2. Sample Size Used for the Test Set and Data Provenance:

• Biocompatibility Testing: Cytotoxicity testing was completed on "the only patient contacting disposable accessory applicator." This refers to the component itself, not a sample size of patients or data.
• Software Verification and Validation: No sample size of patients or data is provided. This typically involves testing the software against its functional and non-functional requirements.
• Electrical Safety and EMC: No sample size of patients or data is provided. This involves testing the physical device according to electrical and electromagnetic standards.
• Performance Testing - Bench: No specific numerical sample size is given for the bench tests. It states "A verification of the Fractional Handpiece and trunk fiber designs was completed" and "the accessory passed all requirement criteria."
• Performance Testing - Animal: No specific numerical sample size is given for ex-vivo and in-vivo animal tissue testing. It mentions "Ex-vivo and in-vivo animal tissue testing was conducted."

The document does not specify the country of origin of the data or whether the studies were retrospective or prospective, beyond "ex-vivo and in-vivo animal tissue testing."

3. Number of Experts Used to Establish the Ground Truth for the Test Set and Their Qualifications:

The document does not mention the use of human experts to establish ground truth in the context of the described performance studies (biocompatibility, software, electrical safety, bench testing, animal testing). The "ground truth" for these types of studies typically relies on objective measurements, established engineering principles, and animal tissue responses.

4. Adjudication Method for the Test Set:

Not applicable, as the tests described (biocompatibility, software, electrical safety, bench, animal) do not involve human interpretation or subjective assessments that would require an adjudication method.

5. If a Multi-Reader Multi-Case (MRMC) Comparative Effectiveness Study Was Done:

No, an MRMC comparative effectiveness study was not done. The document focuses on demonstrating substantial equivalence to predicate devices through technical and performance testing, not on comparing reader performance with and without AI assistance.

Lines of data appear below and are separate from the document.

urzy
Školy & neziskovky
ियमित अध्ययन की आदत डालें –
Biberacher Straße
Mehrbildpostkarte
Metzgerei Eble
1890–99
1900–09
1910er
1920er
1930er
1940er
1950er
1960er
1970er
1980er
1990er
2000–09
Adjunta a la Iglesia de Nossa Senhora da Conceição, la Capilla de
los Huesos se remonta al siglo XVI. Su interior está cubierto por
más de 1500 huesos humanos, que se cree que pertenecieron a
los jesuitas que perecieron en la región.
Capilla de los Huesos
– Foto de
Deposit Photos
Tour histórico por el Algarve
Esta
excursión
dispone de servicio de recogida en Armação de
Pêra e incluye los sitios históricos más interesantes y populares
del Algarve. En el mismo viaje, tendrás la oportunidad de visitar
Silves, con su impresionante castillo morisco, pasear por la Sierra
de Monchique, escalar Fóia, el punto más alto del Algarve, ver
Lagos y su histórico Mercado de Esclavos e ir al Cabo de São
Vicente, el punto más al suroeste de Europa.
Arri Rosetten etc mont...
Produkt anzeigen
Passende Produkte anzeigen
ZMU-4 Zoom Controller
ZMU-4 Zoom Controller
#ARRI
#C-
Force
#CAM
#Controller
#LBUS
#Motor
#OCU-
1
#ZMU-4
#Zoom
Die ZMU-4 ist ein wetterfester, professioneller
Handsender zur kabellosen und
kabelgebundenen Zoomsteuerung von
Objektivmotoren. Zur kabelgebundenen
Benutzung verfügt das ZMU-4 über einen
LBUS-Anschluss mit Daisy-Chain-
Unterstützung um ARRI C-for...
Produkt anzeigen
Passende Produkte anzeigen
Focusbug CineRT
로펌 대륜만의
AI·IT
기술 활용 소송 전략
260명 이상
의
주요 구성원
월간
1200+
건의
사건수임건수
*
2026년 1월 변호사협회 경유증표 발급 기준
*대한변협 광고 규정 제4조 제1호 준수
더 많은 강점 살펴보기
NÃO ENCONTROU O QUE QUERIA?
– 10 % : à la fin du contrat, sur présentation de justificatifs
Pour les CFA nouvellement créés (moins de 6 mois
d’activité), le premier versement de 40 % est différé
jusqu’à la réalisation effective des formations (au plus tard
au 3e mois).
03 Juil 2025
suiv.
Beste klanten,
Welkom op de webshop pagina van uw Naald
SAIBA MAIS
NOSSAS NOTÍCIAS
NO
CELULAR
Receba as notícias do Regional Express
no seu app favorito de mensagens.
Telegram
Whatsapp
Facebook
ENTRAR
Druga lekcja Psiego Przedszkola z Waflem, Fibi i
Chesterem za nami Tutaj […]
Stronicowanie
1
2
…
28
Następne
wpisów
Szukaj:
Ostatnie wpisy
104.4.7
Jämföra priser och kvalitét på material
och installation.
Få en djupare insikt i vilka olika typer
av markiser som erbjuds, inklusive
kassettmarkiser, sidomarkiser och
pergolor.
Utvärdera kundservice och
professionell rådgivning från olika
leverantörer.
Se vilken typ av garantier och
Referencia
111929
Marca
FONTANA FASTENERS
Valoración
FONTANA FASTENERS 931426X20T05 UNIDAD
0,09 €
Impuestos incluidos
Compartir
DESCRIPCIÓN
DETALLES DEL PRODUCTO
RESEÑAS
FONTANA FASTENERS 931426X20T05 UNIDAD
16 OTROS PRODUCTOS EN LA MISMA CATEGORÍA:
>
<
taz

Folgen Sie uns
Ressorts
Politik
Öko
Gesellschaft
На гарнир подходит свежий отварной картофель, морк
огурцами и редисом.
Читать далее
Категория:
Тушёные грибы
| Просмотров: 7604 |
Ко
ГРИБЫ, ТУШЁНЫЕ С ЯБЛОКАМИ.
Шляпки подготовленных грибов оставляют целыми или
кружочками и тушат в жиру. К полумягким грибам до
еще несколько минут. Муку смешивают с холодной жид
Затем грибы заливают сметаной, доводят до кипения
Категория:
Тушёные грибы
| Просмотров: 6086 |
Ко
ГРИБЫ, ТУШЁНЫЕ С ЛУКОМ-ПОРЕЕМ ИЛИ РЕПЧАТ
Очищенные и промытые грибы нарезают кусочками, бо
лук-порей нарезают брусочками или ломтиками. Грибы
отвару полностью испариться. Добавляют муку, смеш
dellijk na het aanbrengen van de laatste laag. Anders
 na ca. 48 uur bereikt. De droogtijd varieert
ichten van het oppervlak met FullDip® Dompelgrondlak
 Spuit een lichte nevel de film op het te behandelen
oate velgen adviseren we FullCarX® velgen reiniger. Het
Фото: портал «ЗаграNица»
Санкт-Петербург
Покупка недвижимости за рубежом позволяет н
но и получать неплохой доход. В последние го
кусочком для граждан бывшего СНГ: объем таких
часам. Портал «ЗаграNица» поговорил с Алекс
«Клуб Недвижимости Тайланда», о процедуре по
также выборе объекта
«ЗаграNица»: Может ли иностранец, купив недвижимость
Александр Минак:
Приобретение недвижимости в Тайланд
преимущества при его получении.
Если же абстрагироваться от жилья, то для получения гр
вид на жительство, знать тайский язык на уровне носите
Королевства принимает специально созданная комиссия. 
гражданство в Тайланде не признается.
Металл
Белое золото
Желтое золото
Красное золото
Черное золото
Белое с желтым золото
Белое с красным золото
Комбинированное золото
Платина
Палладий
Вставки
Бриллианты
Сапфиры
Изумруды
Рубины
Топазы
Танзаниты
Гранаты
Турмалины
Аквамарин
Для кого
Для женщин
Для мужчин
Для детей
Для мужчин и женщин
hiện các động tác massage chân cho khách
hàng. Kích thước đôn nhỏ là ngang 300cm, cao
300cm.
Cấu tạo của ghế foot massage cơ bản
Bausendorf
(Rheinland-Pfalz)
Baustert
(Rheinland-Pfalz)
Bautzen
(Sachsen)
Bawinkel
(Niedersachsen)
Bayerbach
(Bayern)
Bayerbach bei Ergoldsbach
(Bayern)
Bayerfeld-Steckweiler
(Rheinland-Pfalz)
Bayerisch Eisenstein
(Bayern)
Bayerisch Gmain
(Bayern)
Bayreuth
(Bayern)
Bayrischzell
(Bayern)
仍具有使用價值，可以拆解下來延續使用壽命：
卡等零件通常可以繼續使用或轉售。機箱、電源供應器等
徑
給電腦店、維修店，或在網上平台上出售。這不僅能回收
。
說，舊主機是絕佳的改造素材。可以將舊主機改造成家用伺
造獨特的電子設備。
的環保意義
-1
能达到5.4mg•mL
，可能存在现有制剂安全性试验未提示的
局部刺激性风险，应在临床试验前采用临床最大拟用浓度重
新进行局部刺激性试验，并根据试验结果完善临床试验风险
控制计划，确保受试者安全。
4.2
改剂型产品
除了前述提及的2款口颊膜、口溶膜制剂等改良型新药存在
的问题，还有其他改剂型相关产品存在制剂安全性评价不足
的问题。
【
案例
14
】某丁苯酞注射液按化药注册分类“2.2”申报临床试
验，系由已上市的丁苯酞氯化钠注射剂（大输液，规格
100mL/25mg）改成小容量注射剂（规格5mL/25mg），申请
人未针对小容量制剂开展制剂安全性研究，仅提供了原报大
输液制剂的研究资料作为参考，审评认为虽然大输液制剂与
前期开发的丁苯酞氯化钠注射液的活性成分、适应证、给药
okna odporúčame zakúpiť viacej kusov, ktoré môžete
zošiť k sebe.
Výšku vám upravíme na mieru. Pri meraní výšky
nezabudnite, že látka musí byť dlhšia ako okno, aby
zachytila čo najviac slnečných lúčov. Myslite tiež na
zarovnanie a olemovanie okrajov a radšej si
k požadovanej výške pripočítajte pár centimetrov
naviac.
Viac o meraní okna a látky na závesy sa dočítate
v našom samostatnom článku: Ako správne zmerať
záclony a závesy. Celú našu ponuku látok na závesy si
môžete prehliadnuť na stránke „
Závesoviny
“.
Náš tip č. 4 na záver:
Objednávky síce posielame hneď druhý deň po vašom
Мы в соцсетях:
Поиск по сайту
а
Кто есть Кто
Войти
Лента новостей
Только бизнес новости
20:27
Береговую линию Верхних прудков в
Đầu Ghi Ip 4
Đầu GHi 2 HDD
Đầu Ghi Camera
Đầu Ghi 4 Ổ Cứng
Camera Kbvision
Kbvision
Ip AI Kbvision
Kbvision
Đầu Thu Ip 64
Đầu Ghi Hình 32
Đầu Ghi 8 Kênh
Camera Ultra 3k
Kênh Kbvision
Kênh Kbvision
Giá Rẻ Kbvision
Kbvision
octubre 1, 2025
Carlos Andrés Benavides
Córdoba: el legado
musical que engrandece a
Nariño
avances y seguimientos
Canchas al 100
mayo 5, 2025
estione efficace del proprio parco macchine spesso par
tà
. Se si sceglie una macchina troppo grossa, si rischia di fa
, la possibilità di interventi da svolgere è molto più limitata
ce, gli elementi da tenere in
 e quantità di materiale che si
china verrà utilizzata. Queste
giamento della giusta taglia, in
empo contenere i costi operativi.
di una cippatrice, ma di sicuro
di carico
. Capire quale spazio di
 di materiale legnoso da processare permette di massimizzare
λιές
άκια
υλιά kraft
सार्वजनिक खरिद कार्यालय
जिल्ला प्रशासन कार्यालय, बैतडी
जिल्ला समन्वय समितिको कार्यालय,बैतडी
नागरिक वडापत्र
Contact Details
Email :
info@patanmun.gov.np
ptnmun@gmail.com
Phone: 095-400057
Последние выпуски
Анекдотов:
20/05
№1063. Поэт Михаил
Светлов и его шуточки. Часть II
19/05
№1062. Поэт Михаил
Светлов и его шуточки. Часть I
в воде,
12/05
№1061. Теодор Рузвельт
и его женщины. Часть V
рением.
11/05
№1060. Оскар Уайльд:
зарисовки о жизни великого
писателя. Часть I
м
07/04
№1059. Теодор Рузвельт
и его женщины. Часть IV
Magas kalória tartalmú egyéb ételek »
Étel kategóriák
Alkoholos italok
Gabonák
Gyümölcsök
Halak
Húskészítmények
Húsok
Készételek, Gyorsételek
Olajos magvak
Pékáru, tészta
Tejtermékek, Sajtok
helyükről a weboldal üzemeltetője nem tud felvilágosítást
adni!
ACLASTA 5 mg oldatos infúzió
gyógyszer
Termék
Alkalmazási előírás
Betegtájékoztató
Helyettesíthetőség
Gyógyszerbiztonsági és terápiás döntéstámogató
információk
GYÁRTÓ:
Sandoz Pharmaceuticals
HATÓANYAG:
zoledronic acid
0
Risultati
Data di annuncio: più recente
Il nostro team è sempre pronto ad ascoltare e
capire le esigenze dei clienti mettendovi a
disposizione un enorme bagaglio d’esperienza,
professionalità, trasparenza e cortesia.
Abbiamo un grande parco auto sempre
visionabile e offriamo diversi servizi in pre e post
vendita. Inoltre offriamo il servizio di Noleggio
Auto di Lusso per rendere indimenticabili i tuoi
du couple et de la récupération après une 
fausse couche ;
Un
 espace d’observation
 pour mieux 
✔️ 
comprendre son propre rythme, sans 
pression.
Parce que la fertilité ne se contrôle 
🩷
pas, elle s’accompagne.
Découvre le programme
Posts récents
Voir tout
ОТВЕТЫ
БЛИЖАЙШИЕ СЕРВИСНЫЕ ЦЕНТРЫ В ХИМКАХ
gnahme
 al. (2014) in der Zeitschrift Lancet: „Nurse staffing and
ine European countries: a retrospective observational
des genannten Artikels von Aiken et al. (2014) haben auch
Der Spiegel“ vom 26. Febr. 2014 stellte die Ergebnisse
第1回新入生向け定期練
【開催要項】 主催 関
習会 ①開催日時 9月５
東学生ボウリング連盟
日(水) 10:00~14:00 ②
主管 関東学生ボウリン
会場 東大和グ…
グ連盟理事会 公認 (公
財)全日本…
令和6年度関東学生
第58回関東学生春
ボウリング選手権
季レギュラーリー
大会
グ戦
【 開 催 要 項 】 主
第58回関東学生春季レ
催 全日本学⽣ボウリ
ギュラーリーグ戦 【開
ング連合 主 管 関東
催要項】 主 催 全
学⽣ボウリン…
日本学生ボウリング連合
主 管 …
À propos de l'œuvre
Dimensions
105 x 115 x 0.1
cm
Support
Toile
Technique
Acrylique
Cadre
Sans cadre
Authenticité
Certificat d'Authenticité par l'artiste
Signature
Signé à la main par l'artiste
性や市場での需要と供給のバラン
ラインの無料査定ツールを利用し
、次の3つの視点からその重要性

6. If a Standalone (i.e., algorithm only without human-in-the-loop performance) Was Done:

Not applicable. The Waterlase iPlus Laser System is a physical medical device, not an AI algorithm. Its performance is evaluated through direct physical and biological testing, not through standalone algorithm performance.

7. The Type of Ground Truth Used:

• Biocompatibility: Established standards (ISO 10993-1) for biological response.
• Software Verification and Validation: Software specifications and functional requirements as defined by the manufacturer and compliance with IEC 62304.
• Electrical Safety and EMC: Recognized electrical safety and electromagnetic compatibility standards (e.g., IEC 60601 series).
• Performance Testing - Bench: Technical specifications and engineering requirements for the device components.
• Performance Testing - Animal: Objective measurements of "depth and width of penetration" in animal tissue, compared to established ranges for predicate devices. This is a form of biophysical ground truth based on tissue response.

8. Sample Size for the Training Set:

Not applicable. This device is not an AI/ML algorithm that requires a training set in the typical sense.

9. How the Ground Truth for the Training Set Was Established:

Not applicable, as there is no training set for an AI/ML algorithm.